## Problem requirements
Print the part of the Cranberry driving story that starts with "I accidentally drove" and goes on through "to Harrisburg now.", word for word.

## Extract
☆ ☆ ☆ ☆ ☆ ☆ ☆
I accidentally drove to Cranberry this past weekend. I’d meant to drive 2 hours east to Harrisburg but somehow drove 2 hours west to Cranberry instead. I called my husband Poobah and said, “I have to tell you something but you have to promise not to get mad at me.” Not the words he was hoping to hear I am sure. He agreed to the fairly absurd request (one can’t choose to not have at least an initial angry impulse if that’s what’s stirred in them after all) and I told him where I was. He didn’t get angry but he was certainly confused. How is it I had driven for two hours on the Pennsylvania Turnpike the wrong way? Hadn’t I noticed all the signs for the exits that lead to Pittsburgh? I really didn’t know how to explain it and simply told him I’d done it before and that we would try to make the best time we could over to Harrisburg now.
☆ ☆ ☆ ☆ ☆ ☆ ☆
Stored data entries:
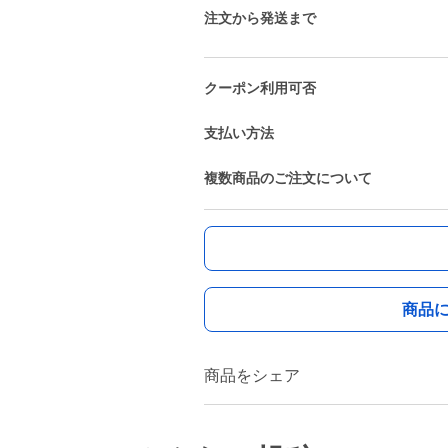
注文から発送まで
クーポン利用可否
支払い方法
複数商品のご注文について
商品
商品をシェア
☆ ☆ ☆ ☆ ☆ ☆ ☆
## Result for this task
I accidentally drove to Cranberry this past weekend. I’d meant to drive 2 hours east to Harrisburg but somehow drove 2 hours west to Cranberry instead. I called my husband Poobah and said, “I have to tell you something but you have to promise not to get mad at me.” Not the words he was hoping to hear I am sure. He agreed to the fairly absurd request (one can’t choose to not have at least an initial angry impulse if that’s what’s stirred in them after all) and I told him where I was. He didn’t get angry but he was certainly confused. How is it I had driven for two hours on the Pennsylvania Turnpike the wrong way? Hadn’t I noticed all the signs for the exits that lead to Pittsburgh? I really didn’t know how to explain it and simply told him I’d done it before and that we would try to make the best time we could over to Harrisburg now.